Task to carry out
Please return each record exactly, leaving nothing out.

Records shown
_____
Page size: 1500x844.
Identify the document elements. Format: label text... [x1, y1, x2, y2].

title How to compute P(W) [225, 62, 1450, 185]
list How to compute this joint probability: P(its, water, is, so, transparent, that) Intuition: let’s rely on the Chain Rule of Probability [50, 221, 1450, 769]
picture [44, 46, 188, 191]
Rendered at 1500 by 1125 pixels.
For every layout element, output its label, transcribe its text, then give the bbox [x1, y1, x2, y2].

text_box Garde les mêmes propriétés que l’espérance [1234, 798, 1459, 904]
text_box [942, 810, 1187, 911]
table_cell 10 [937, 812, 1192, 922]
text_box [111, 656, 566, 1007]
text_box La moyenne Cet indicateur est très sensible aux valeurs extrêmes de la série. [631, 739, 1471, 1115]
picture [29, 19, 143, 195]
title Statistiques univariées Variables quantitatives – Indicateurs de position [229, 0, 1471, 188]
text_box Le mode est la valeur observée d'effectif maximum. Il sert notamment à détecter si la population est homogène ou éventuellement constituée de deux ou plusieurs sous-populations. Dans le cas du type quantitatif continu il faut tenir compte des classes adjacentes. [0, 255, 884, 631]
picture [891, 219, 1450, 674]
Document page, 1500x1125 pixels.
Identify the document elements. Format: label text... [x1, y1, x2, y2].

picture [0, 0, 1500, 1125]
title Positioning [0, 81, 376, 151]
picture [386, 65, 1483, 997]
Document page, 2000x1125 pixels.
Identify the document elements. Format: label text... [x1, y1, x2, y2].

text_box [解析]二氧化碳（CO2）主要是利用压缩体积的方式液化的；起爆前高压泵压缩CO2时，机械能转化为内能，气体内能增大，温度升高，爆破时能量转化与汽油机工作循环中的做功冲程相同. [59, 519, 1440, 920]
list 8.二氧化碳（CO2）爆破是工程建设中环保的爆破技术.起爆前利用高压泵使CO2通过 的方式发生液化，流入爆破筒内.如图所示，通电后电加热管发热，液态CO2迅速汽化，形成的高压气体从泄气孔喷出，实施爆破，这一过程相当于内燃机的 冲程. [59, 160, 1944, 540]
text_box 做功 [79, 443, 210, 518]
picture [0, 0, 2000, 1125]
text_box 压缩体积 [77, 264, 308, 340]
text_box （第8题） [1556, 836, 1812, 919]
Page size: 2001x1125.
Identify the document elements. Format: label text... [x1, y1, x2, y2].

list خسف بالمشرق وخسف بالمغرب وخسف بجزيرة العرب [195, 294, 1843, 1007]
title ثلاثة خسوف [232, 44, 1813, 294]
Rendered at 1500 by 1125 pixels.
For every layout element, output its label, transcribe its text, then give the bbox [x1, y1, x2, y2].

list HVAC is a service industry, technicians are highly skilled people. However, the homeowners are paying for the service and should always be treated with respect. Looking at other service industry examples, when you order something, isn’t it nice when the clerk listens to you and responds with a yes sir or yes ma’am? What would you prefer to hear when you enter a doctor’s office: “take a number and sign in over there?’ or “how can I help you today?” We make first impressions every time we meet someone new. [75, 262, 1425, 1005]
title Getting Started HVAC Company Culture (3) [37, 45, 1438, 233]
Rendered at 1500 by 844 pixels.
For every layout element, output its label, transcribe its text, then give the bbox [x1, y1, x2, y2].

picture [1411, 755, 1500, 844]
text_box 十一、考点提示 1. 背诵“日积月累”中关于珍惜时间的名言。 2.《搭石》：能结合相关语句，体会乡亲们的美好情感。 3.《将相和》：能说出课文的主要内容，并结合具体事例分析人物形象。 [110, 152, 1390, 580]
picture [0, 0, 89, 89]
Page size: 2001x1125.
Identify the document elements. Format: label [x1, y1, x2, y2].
_____
Your solution
Page size: 1500x844.
Identify the document elements. Format: label text... [x1, y1, x2, y2].

title How to compute P(W) [225, 62, 1450, 185]
list How to compute this joint probability: P(its, water, is, so, transparent, that) Intuition: let’s rely on the Chain Rule of Probability [50, 221, 1450, 769]
picture [44, 46, 188, 191]
Rendered at 1500 by 1125 pixels.
For every layout element, output its label, transcribe its text, then give the bbox [x1, y1, x2, y2].

text_box Garde les mêmes propriétés que l’espérance [1234, 798, 1459, 904]
text_box [942, 810, 1187, 911]
table_cell 10 [937, 812, 1192, 922]
text_box [111, 656, 566, 1007]
text_box La moyenne Cet indicateur est très sensible aux valeurs extrêmes de la série. [631, 739, 1471, 1115]
picture [29, 19, 143, 195]
title Statistiques univariées Variables quantitatives – Indicateurs de position [229, 0, 1471, 188]
text_box Le mode est la valeur observée d'effectif maximum. Il sert notamment à détecter si la population est homogène ou éventuellement constituée de deux ou plusieurs sous-populations. Dans le cas du type quantitatif continu il faut tenir compte des classes adjacentes. [0, 255, 884, 631]
picture [891, 219, 1450, 674]
Document page, 1500x1125 pixels.
Identify the document elements. Format: label text... [x1, y1, x2, y2].

picture [0, 0, 1500, 1125]
title Positioning [0, 81, 376, 151]
picture [386, 65, 1483, 997]
Document page, 2000x1125 pixels.
Identify the document elements. Format: label text... [x1, y1, x2, y2].

text_box [解析]二氧化碳（CO2）主要是利用压缩体积的方式液化的；起爆前高压泵压缩CO2时，机械能转化为内能，气体内能增大，温度升高，爆破时能量转化与汽油机工作循环中的做功冲程相同. [59, 519, 1440, 920]
list 8.二氧化碳（CO2）爆破是工程建设中环保的爆破技术.起爆前利用高压泵使CO2通过 的方式发生液化，流入爆破筒内.如图所示，通电后电加热管发热，液态CO2迅速汽化，形成的高压气体从泄气孔喷出，实施爆破，这一过程相当于内燃机的 冲程. [59, 160, 1944, 540]
text_box 做功 [79, 443, 210, 518]
picture [0, 0, 2000, 1125]
text_box 压缩体积 [77, 264, 308, 340]
text_box （第8题） [1556, 836, 1812, 919]
Page size: 2001x1125.
Identify the document elements. Format: label text... [x1, y1, x2, y2].

list خسف بالمشرق وخسف بالمغرب وخسف بجزيرة العرب [195, 294, 1843, 1007]
title ثلاثة خسوف [232, 44, 1813, 294]
Rendered at 1500 by 1125 pixels.
For every layout element, output its label, transcribe its text, then give the bbox [x1, y1, x2, y2].

list HVAC is a service industry, technicians are highly skilled people. However, the homeowners are paying for the service and should always be treated with respect. Looking at other service industry examples, when you order something, isn’t it nice when the clerk listens to you and responds with a yes sir or yes ma’am? What would you prefer to hear when you enter a doctor’s office: “take a number and sign in over there?’ or “how can I help you today?” We make first impressions every time we meet someone new. [75, 262, 1425, 1005]
title Getting Started HVAC Company Culture (3) [37, 45, 1438, 233]
Rendered at 1500 by 844 pixels.
For every layout element, output its label, transcribe its text, then give the bbox [x1, y1, x2, y2].

picture [1411, 755, 1500, 844]
text_box 十一、考点提示 1. 背诵“日积月累”中关于珍惜时间的名言。 2.《搭石》：能结合相关语句，体会乡亲们的美好情感。 3.《将相和》：能说出课文的主要内容，并结合具体事例分析人物形象。 [110, 152, 1390, 580]
picture [0, 0, 89, 89]
Page size: 2001x1125.
Identify the document elements. Format: label [x1, y1, x2, y2].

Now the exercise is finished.